### Problem requirements
Write the records out exactly as they read, but not the pictures.

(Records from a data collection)

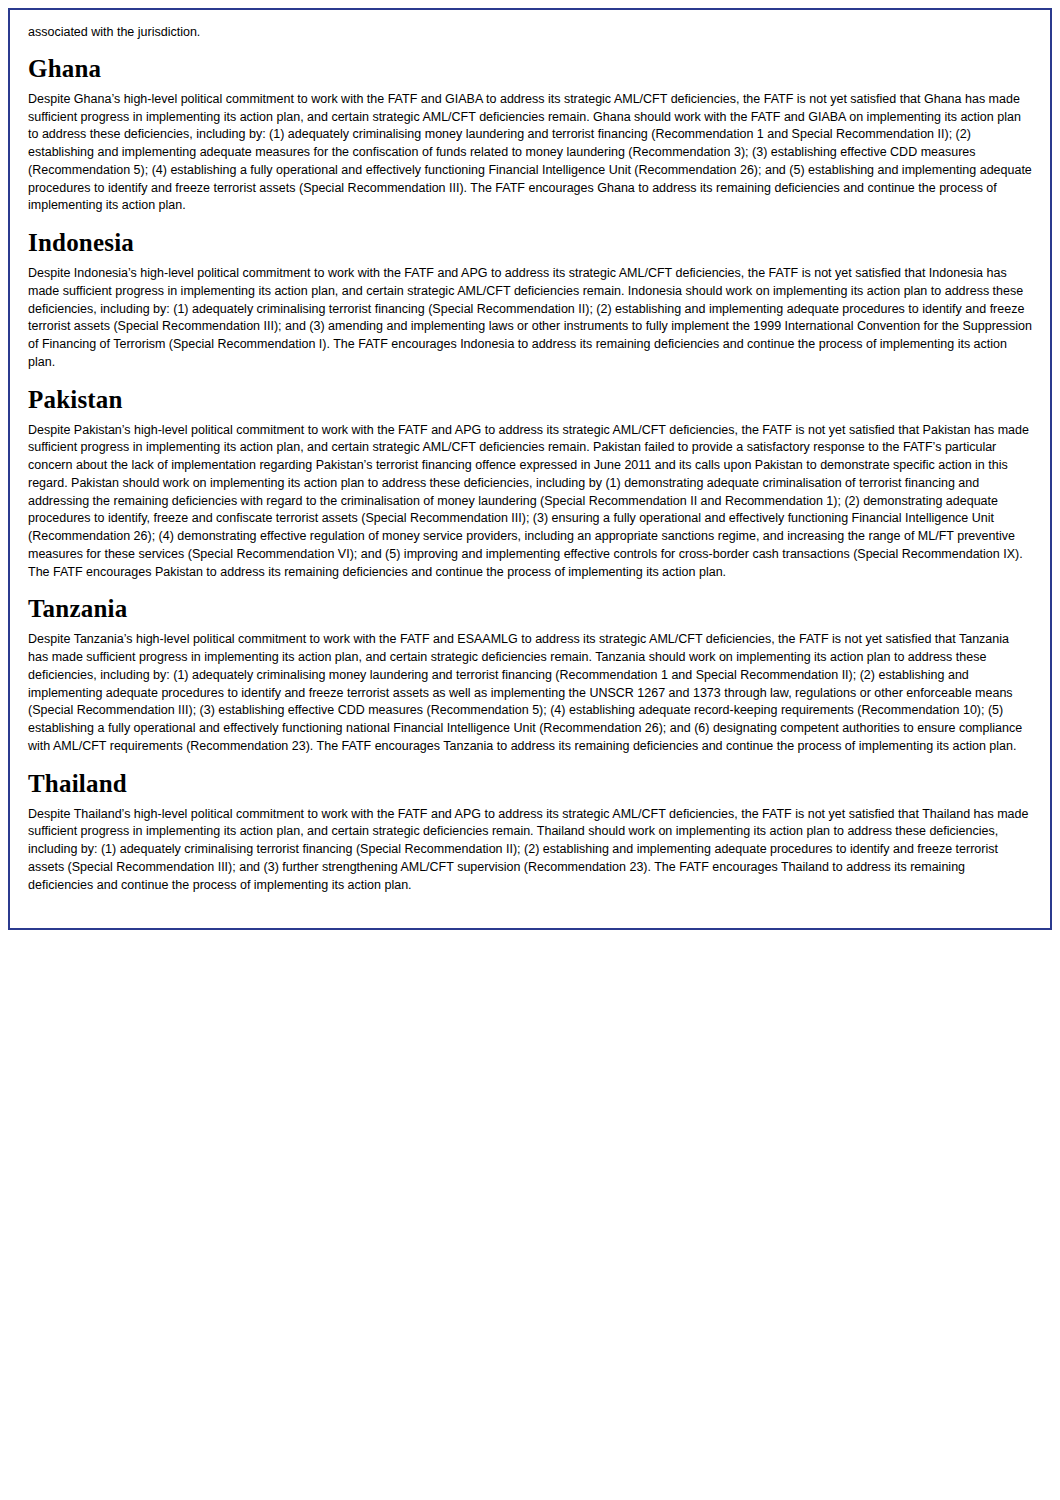associated with the jurisdiction.
Ghana
Despite Ghana’s high-level political commitment to work with the FATF and GIABA to address its strategic AML/CFT deficiencies, the FATF is not yet satisfied that Ghana has made sufficient progress in implementing its action plan, and certain strategic AML/CFT deficiencies remain. Ghana should work with the FATF and GIABA on implementing its action plan to address these deficiencies, including by: (1) adequately criminalising money laundering and terrorist financing (Recommendation 1 and Special Recommendation II); (2) establishing and implementing adequate measures for the confiscation of funds related to money laundering (Recommendation 3); (3) establishing effective CDD measures (Recommendation 5); (4) establishing a fully operational and effectively functioning Financial Intelligence Unit (Recommendation 26); and (5) establishing and implementing adequate procedures to identify and freeze terrorist assets (Special Recommendation III). The FATF encourages Ghana to address its remaining deficiencies and continue the process of implementing its action plan.
Indonesia
Despite Indonesia’s high-level political commitment to work with the FATF and APG to address its strategic AML/CFT deficiencies, the FATF is not yet satisfied that Indonesia has made sufficient progress in implementing its action plan, and certain strategic AML/CFT deficiencies remain. Indonesia should work on implementing its action plan to address these deficiencies, including by: (1) adequately criminalising terrorist financing (Special Recommendation II); (2) establishing and implementing adequate procedures to identify and freeze terrorist assets (Special Recommendation III); and (3) amending and implementing laws or other instruments to fully implement the 1999 International Convention for the Suppression of Financing of Terrorism (Special Recommendation I). The FATF encourages Indonesia to address its remaining deficiencies and continue the process of implementing its action plan.
Pakistan
Despite Pakistan’s high-level political commitment to work with the FATF and APG to address its strategic AML/CFT deficiencies, the FATF is not yet satisfied that Pakistan has made sufficient progress in implementing its action plan, and certain strategic AML/CFT deficiencies remain. Pakistan failed to provide a satisfactory response to the FATF’s particular concern about the lack of implementation regarding Pakistan’s terrorist financing offence expressed in June 2011 and its calls upon Pakistan to demonstrate specific action in this regard. Pakistan should work on implementing its action plan to address these deficiencies, including by (1) demonstrating adequate criminalisation of terrorist financing and addressing the remaining deficiencies with regard to the criminalisation of money laundering (Special Recommendation II and Recommendation 1); (2) demonstrating adequate procedures to identify, freeze and confiscate terrorist assets (Special Recommendation III); (3) ensuring a fully operational and effectively functioning Financial Intelligence Unit (Recommendation 26); (4) demonstrating effective regulation of money service providers, including an appropriate sanctions regime, and increasing the range of ML/FT preventive measures for these services (Special Recommendation VI); and (5) improving and implementing effective controls for cross-border cash transactions (Special Recommendation IX). The FATF encourages Pakistan to address its remaining deficiencies and continue the process of implementing its action plan.
Tanzania
Despite Tanzania’s high-level political commitment to work with the FATF and ESAAMLG to address its strategic AML/CFT deficiencies, the FATF is not yet satisfied that Tanzania has made sufficient progress in implementing its action plan, and certain strategic deficiencies remain. Tanzania should work on implementing its action plan to address these deficiencies, including by: (1) adequately criminalising money laundering and terrorist financing (Recommendation 1 and Special Recommendation II); (2) establishing and implementing adequate procedures to identify and freeze terrorist assets as well as implementing the UNSCR 1267 and 1373 through law, regulations or other enforceable means (Special Recommendation III); (3) establishing effective CDD measures (Recommendation 5); (4) establishing adequate record-keeping requirements (Recommendation 10); (5) establishing a fully operational and effectively functioning national Financial Intelligence Unit (Recommendation 26); and (6) designating competent authorities to ensure compliance with AML/CFT requirements (Recommendation 23). The FATF encourages Tanzania to address its remaining deficiencies and continue the process of implementing its action plan.
Thailand
Despite Thailand’s high-level political commitment to work with the FATF and APG to address its strategic AML/CFT deficiencies, the FATF is not yet satisfied that Thailand has made sufficient progress in implementing its action plan, and certain strategic deficiencies remain. Thailand should work on implementing its action plan to address these deficiencies, including by: (1) adequately criminalising terrorist financing (Special Recommendation II); (2) establishing and implementing adequate procedures to identify and freeze terrorist assets (Special Recommendation III); and (3) further strengthening AML/CFT supervision (Recommendation 23). The FATF encourages Thailand to address its remaining deficiencies and continue the process of implementing its action plan.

### Result for this exercise
associated with the jurisdiction.
Ghana
Despite Ghana’s high-level political commitment to work with the FATF and GIABA to address its strategic AML/CFT deficiencies, the FATF is not yet satisfied that Ghana has made sufficient progress in implementing its action plan, and certain strategic AML/CFT deficiencies remain. Ghana should work with the FATF and GIABA on implementing its action plan to address these deficiencies, including by: (1) adequately criminalising money laundering and terrorist financing (Recommendation 1 and Special Recommendation II); (2) establishing and implementing adequate measures for the confiscation of funds related to money laundering (Recommendation 3); (3) establishing effective CDD measures (Recommendation 5); (4) establishing a fully operational and effectively functioning Financial Intelligence Unit (Recommendation 26); and (5) establishing and implementing adequate procedures to identify and freeze terrorist assets (Special Recommendation III). The FATF encourages Ghana to address its remaining deficiencies and continue the process of implementing its action plan.
Indonesia
Despite Indonesia’s high-level political commitment to work with the FATF and APG to address its strategic AML/CFT deficiencies, the FATF is not yet satisfied that Indonesia has made sufficient progress in implementing its action plan, and certain strategic AML/CFT deficiencies remain. Indonesia should work on implementing its action plan to address these deficiencies, including by: (1) adequately criminalising terrorist financing (Special Recommendation II); (2) establishing and implementing adequate procedures to identify and freeze terrorist assets (Special Recommendation III); and (3) amending and implementing laws or other instruments to fully implement the 1999 International Convention for the Suppression of Financing of Terrorism (Special Recommendation I). The FATF encourages Indonesia to address its remaining deficiencies and continue the process of implementing its action plan.
Pakistan
Despite Pakistan’s high-level political commitment to work with the FATF and APG to address its strategic AML/CFT deficiencies, the FATF is not yet satisfied that Pakistan has made sufficient progress in implementing its action plan, and certain strategic AML/CFT deficiencies remain. Pakistan failed to provide a satisfactory response to the FATF’s particular concern about the lack of implementation regarding Pakistan’s terrorist financing offence expressed in June 2011 and its calls upon Pakistan to demonstrate specific action in this regard. Pakistan should work on implementing its action plan to address these deficiencies, including by (1) demonstrating adequate criminalisation of terrorist financing and addressing the remaining deficiencies with regard to the criminalisation of money laundering (Special Recommendation II and Recommendation 1); (2) demonstrating adequate procedures to identify, freeze and confiscate terrorist assets (Special Recommendation III); (3) ensuring a fully operational and effectively functioning Financial Intelligence Unit (Recommendation 26); (4) demonstrating effective regulation of money service providers, including an appropriate sanctions regime, and increasing the range of ML/FT preventive measures for these services (Special Recommendation VI); and (5) improving and implementing effective controls for cross-border cash transactions (Special Recommendation IX). The FATF encourages Pakistan to address its remaining deficiencies and continue the process of implementing its action plan.
Tanzania
Despite Tanzania’s high-level political commitment to work with the FATF and ESAAMLG to address its strategic AML/CFT deficiencies, the FATF is not yet satisfied that Tanzania has made sufficient progress in implementing its action plan, and certain strategic deficiencies remain. Tanzania should work on implementing its action plan to address these deficiencies, including by: (1) adequately criminalising money laundering and terrorist financing (Recommendation 1 and Special Recommendation II); (2) establishing and implementing adequate procedures to identify and freeze terrorist assets as well as implementing the UNSCR 1267 and 1373 through law, regulations or other enforceable means (Special Recommendation III); (3) establishing effective CDD measures (Recommendation 5); (4) establishing adequate record-keeping requirements (Recommendation 10); (5) establishing a fully operational and effectively functioning national Financial Intelligence Unit (Recommendation 26); and (6) designating competent authorities to ensure compliance with AML/CFT requirements (Recommendation 23). The FATF encourages Tanzania to address its remaining deficiencies and continue the process of implementing its action plan.
Thailand
Despite Thailand’s high-level political commitment to work with the FATF and APG to address its strategic AML/CFT deficiencies, the FATF is not yet satisfied that Thailand has made sufficient progress in implementing its action plan, and certain strategic deficiencies remain. Thailand should work on implementing its action plan to address these deficiencies, including by: (1) adequately criminalising terrorist financing (Special Recommendation II); (2) establishing and implementing adequate procedures to identify and freeze terrorist assets (Special Recommendation III); and (3) further strengthening AML/CFT supervision (Recommendation 23). The FATF encourages Thailand to address its remaining deficiencies and continue the process of implementing its action plan.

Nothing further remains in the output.